I have a very similar setup, RPi4B with a UE300 currently running 21.02.0-rc4 and sqm-scripts 1.5.0-2. Since I specifically got it for running CAKE (for gaming) I'm not sure if I should wait until a fixed sqm-scripts package becomes available or upgrade to 21.02.0 stable and 1.5.1-1 right away.

I'd also volunteer to run some tests but I don't know if I'd be of much help since I'm not knowledgeable enough to just edit the files myself.

I have no explanation for the massive difference. The several things that changed including a new ethernet cable and physically relocating the RPi4 to a different room/plugging it into some pre-wired panels. I found cake on this hardware to be inferior to fq_codel/simplest in my case.

Cake does a bunch of stuff that the simplest script doesn't. If you don't need those things then the simplest script is fine. Mainly they have to do with load balancing across multiple IPs and such. For a relatively small deployment with fast internet it may be overkill.

I ran some tests using cake/layer cake and cake/piece of cake on my RPi4.

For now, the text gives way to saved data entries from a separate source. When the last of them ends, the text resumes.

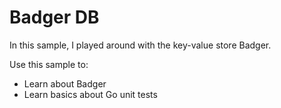 # Badger DB

In this sample, I played around with the key-value store Badger.

Use this sample to:

* Learn about Badger
* Learn basics about Go unit tests
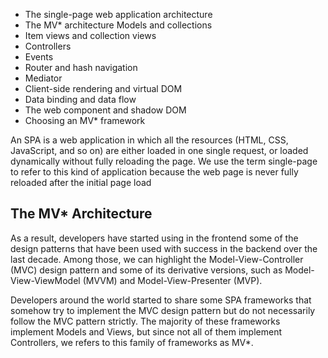 * The	single-page	web	application	architecture 
* The	MV*	architecture Models	and	collections 
* Item	views	and	collection views 
* Controllers 
* Events 
* Router	and	hash	navigation 
* Mediator 
* Client-side	rendering	and	virtual	DOM 
* Data	binding	and	data	flow 
* The	web	component	and	shadow	DOM 
* Choosing	an	MV*	framework


An	SPA	is	a	web	application	in	which	all	the	resources	(HTML,	CSS,	JavaScript,	and	so	on) are	either	loaded	in	one	single	request,	or	loaded	dynamically	without	fully	reloading	the page.	We	use	the	term	single-page	to	refer	to	this	kind	of	application	because	the	web	page	is never	fully	reloaded	after	the	initial	page	load

## The MV* Architecture

As	a	result,	developers	have	started	using	in	the	frontend	some	of	the	design	patterns	that	have been	used	with	success	in	the	backend	over	the	last	decade.	Among	those,	we	can	highlight	the Model-View-Controller	(MVC)	design	pattern	and	some	of	its	derivative	versions,	such	as Model-View-ViewModel	(MVVM)	and	Model-View-Presenter	(MVP).

 Developers	around	the	world	started	to	share	some	SPA	frameworks	that	somehow	try	to implement	the	MVC	design	pattern	but	do	not	necessarily	follow	the	MVC	pattern	strictly.	The majority	of	these	frameworks	implement	Models	and	Views,	but	since	not	all	of	them implement	Controllers,	we	refers	to	this	family	of	frameworks	as	MV*.

 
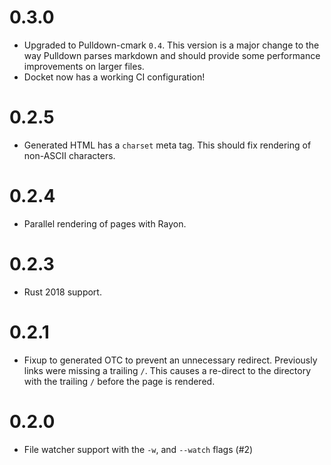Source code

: # 0.3.0

 * Upgraded to Pulldown-cmark `0.4`. This version is a major change to
   the way Pulldown parses markdown and should provide some
   performance improvements on larger files.
 * Docket now has a working CI configuration!

# 0.2.5

 * Generated HTML has a `charset` meta tag. This should fix rendering
   of non-ASCII characters.
 
# 0.2.4

 * Parallel rendering of pages with Rayon.

# 0.2.3

 * Rust 2018 support.
 
# 0.2.1

 * Fixup to generated OTC to prevent an unnecessary
   redirect. Previously links were missing a trailing `/`. This causes
   a re-direct to the directory with the trailing `/` before the page
   is rendered.

# 0.2.0

 * File watcher support with the `-w`, and `--watch` flags (#2)
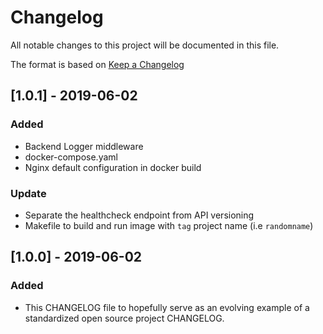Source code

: # Changelog
All notable changes to this project will be documented in this file.

The format is based on [Keep a Changelog](https://keepachangelog.com/en/1.0.0/)

## [1.0.1] - 2019-06-02
### Added
- Backend Logger middleware
- docker-compose.yaml
- Nginx default configuration in docker build

### Update
- Separate the healthcheck endpoint from API versioning
- Makefile to build and run image with `tag` project name (i.e `randomname`)

## [1.0.0] - 2019-06-02
### Added
- This CHANGELOG file to hopefully serve as an evolving example of a
  standardized open source project CHANGELOG.
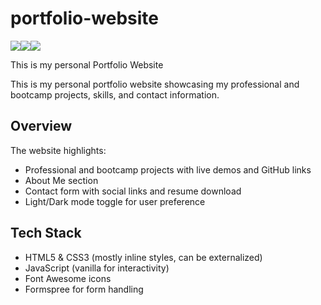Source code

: # portfolio-website

![](https://img.shields.io/badge/Dependencies-HTML-orange)![](https://img.shields.io/badge/CSS-blue)![](https://img.shields.io/badge/Javascript-yellow)

This is my personal Portfolio Website

This is my personal portfolio website showcasing my professional and bootcamp projects, skills, and contact information.

## Overview

The website highlights:

- Professional and bootcamp projects with live demos and GitHub links
- About Me section
- Contact form with social links and resume download
- Light/Dark mode toggle for user preference

## Tech Stack

- HTML5 & CSS3 (mostly inline styles, can be externalized)
- JavaScript (vanilla for interactivity)
- Font Awesome icons
- Formspree for form handling
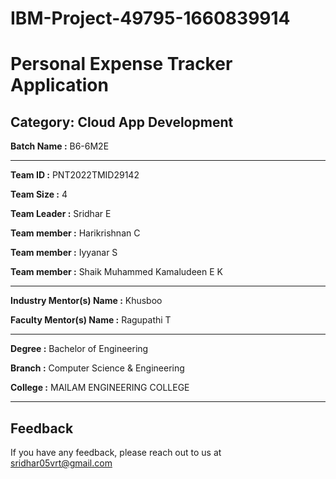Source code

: 
# IBM-Project-49795-1660839914

# Personal Expense Tracker Application


## Category: Cloud App Development


**Batch Name :** B6-6M2E

---

**Team ID :** PNT2022TMID29142

**Team Size :** 4

**Team Leader :** Sridhar E

**Team member :** Harikrishnan C 

**Team member :** Iyyanar S  

**Team member :** Shaik Muhammed Kamaludeen E K

---
**Industry Mentor(s) Name :** Khusboo

**Faculty Mentor(s) Name :**  Ragupathi T

---

**Degree	:**	
Bachelor of Engineering

**Branch	:**	
Computer Science & Engineering

**College	:**	
 MAILAM ENGINEERING COLLEGE

---

## Feedback

If you have any feedback, please reach out to us at sridhar05vrt@gmail.com



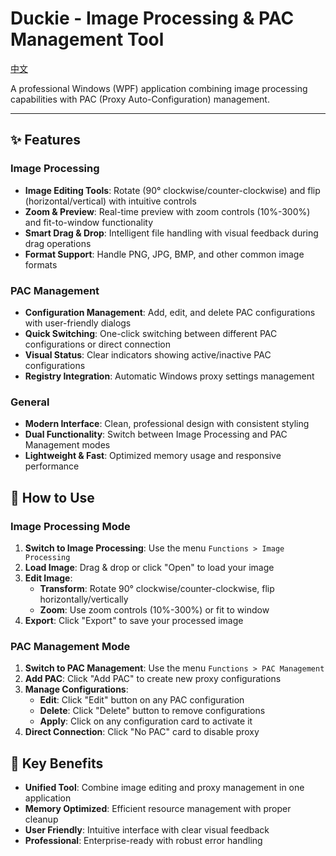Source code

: # Duckie - Image Processing & PAC Management Tool

[中文](./README.zh-CN.md)

A professional Windows (WPF) application combining image processing capabilities with PAC (Proxy Auto-Configuration) management.

---

## ✨ Features

### Image Processing
- **Image Editing Tools**: Rotate (90° clockwise/counter-clockwise) and flip (horizontal/vertical) with intuitive controls
- **Zoom & Preview**: Real-time preview with zoom controls (10%-300%) and fit-to-window functionality
- **Smart Drag & Drop**: Intelligent file handling with visual feedback during drag operations
- **Format Support**: Handle PNG, JPG, BMP, and other common image formats

### PAC Management
- **Configuration Management**: Add, edit, and delete PAC configurations with user-friendly dialogs
- **Quick Switching**: One-click switching between different PAC configurations or direct connection
- **Visual Status**: Clear indicators showing active/inactive PAC configurations
- **Registry Integration**: Automatic Windows proxy settings management

### General
- **Modern Interface**: Clean, professional design with consistent styling
- **Dual Functionality**: Switch between Image Processing and PAC Management modes
- **Lightweight & Fast**: Optimized memory usage and responsive performance

## 🚀 How to Use

### Image Processing Mode
1. **Switch to Image Processing**: Use the menu `Functions > Image Processing`
2. **Load Image**: Drag & drop or click "Open" to load your image
3. **Edit Image**:
   - **Transform**: Rotate 90° clockwise/counter-clockwise, flip horizontally/vertically
   - **Zoom**: Use zoom controls (10%-300%) or fit to window
4. **Export**: Click "Export" to save your processed image

### PAC Management Mode
1. **Switch to PAC Management**: Use the menu `Functions > PAC Management`
2. **Add PAC**: Click "Add PAC" to create new proxy configurations
3. **Manage Configurations**:
   - **Edit**: Click "Edit" button on any PAC configuration
   - **Delete**: Click "Delete" button to remove configurations
   - **Apply**: Click on any configuration card to activate it
4. **Direct Connection**: Click "No PAC" card to disable proxy

## 🎯 Key Benefits

- **Unified Tool**: Combine image editing and proxy management in one application
- **Memory Optimized**: Efficient resource management with proper cleanup
- **User Friendly**: Intuitive interface with clear visual feedback
- **Professional**: Enterprise-ready with robust error handling


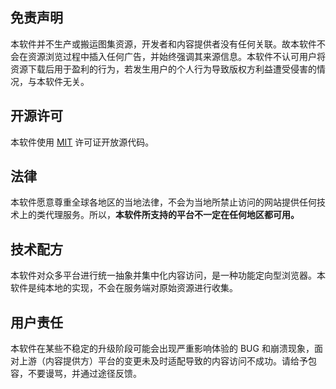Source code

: ## 免责声明
本软件并不生产或搬运图集资源，开发者和内容提供者没有任何关联。故本软件不会在资源浏览过程中插入任何广告，并始终强调其来源信息。本软件不认可用户将资源下载后用于盈利的行为，若发生用户的个人行为导致版权方利益遭受侵害的情况，与本软件无关。

## 开源许可
本软件使用 [MIT](https://opensource.org/licenses/MIT) 许可证开放源代码。

## 法律
本软件愿意尊重全球各地区的当地法律，不会为当地所禁止访问的网站提供任何技术上的类代理服务。所以，**本软件所支持的平台不一定在任何地区都可用。**

## 技术配方
本软件对众多平台进行统一抽象并集中化内容访问，是一种功能定向型浏览器。本软件是纯本地的实现，不会在服务端对原始资源进行收集。

## 用户责任
本软件在某些不稳定的升级阶段可能会出现严重影响体验的 BUG 和崩溃现象，面对上游（内容提供方）平台的变更未及时适配导致的内容访问不成功。请给予包容，不要谩骂，并通过途径反馈。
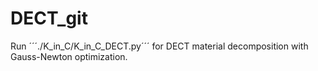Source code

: # DECT_git

Run ´´´./K_in_C/K_in_C_DECT.py´´´ for DECT material decomposition with Gauss-Newton optimization.
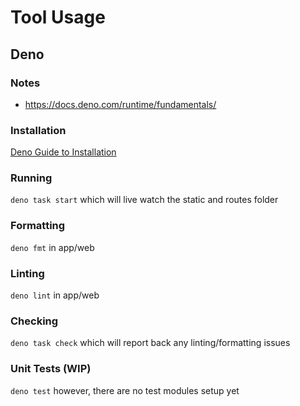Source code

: # Tool Usage

## Deno
### Notes
- https://docs.deno.com/runtime/fundamentals/

### Installation
[Deno Guide to Installation](https://docs.deno.com/runtime/#install-deno)

### Running
`deno task start` which will live watch the static and routes folder

### Formatting
`deno fmt` in app/web

### Linting
`deno lint` in app/web

### Checking
`deno task check` which will report back any linting/formatting issues

### Unit Tests (WIP)
`deno test` however, there are no test modules setup yet
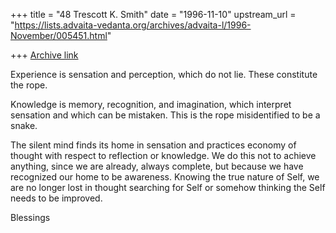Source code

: +++
title = "48 Trescott K. Smith"
date = "1996-11-10"
upstream_url = "https://lists.advaita-vedanta.org/archives/advaita-l/1996-November/005451.html"

+++
[Archive link](https://lists.advaita-vedanta.org/archives/advaita-l/1996-November/005451.html)

Experience is sensation and perception, which do not lie.  These constitute
the rope.

Knowledge is memory, recognition, and imagination, which interpret sensation
and which can be mistaken.  This is the rope misidentified to be a snake.

The silent mind finds its home in sensation and practices economy of thought
with respect to reflection or knowledge.  We do this not to achieve anything,
since we are already, always complete, but because we have recognized our
home to be awareness.  Knowing the true nature of Self, we are no longer lost
in thought searching for Self or somehow thinking the Self needs to be
improved.

Blessings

I found nearly identical results using cake or fq_codel. Average of 2 runs presented in table. Also, despite maxing out one core, cake preformed likely within error of the others.

Please note that shaper settings are always gross rates, while speedtests report net throughput (also called goodput)

For a normal link layer (so not ATM) you can calculate the expected maximum goodput from shaper gross rate and per-paket_over-head setting as follows:

gross_shaper_rate * ((packet_size - Internet_layer_overhead - Transport_layer_overhead - Application_layer_overhead) / (packet_size + SQM_overhead))

Application_layer_overhead is often not well known, but for on-line speedtests the HTTP/HTTPS encapsulation will be relative small and can be ignored.

So in your case we fill in the numbers (partly by guess-work):
paket_size: for a speedtest it will be mostly as large as possible which means ~1500 Bytes
Internet_layer_overhead: for IPv4 that is 20B, for IPv6 40B
Transport_layer_overhead: for an online speedtest almost invariably TCP (until QUIC will take hold), probably without TCP options, but if there are options it most likely be TCP timestamps (rfc1323) 12B
Application_layer_overhead: relative little spread over a number of packets, so we just ignore that: "0B"
SQM_overhead: what ever you configured, and if you configured nothing it will be the kernel's default of 14B, since I have no clue what you configured, but simply assuming that on a Gbps-link your ISP uses true ethernet without a vlan tag, we just assume 38B

900 * ((1500 - 20 - 20 - 0)/(1500 + 38)) = 854.36 Mbps

Given the uncertainties in my calculations, all three results seem reasonably close to the theoretical limit.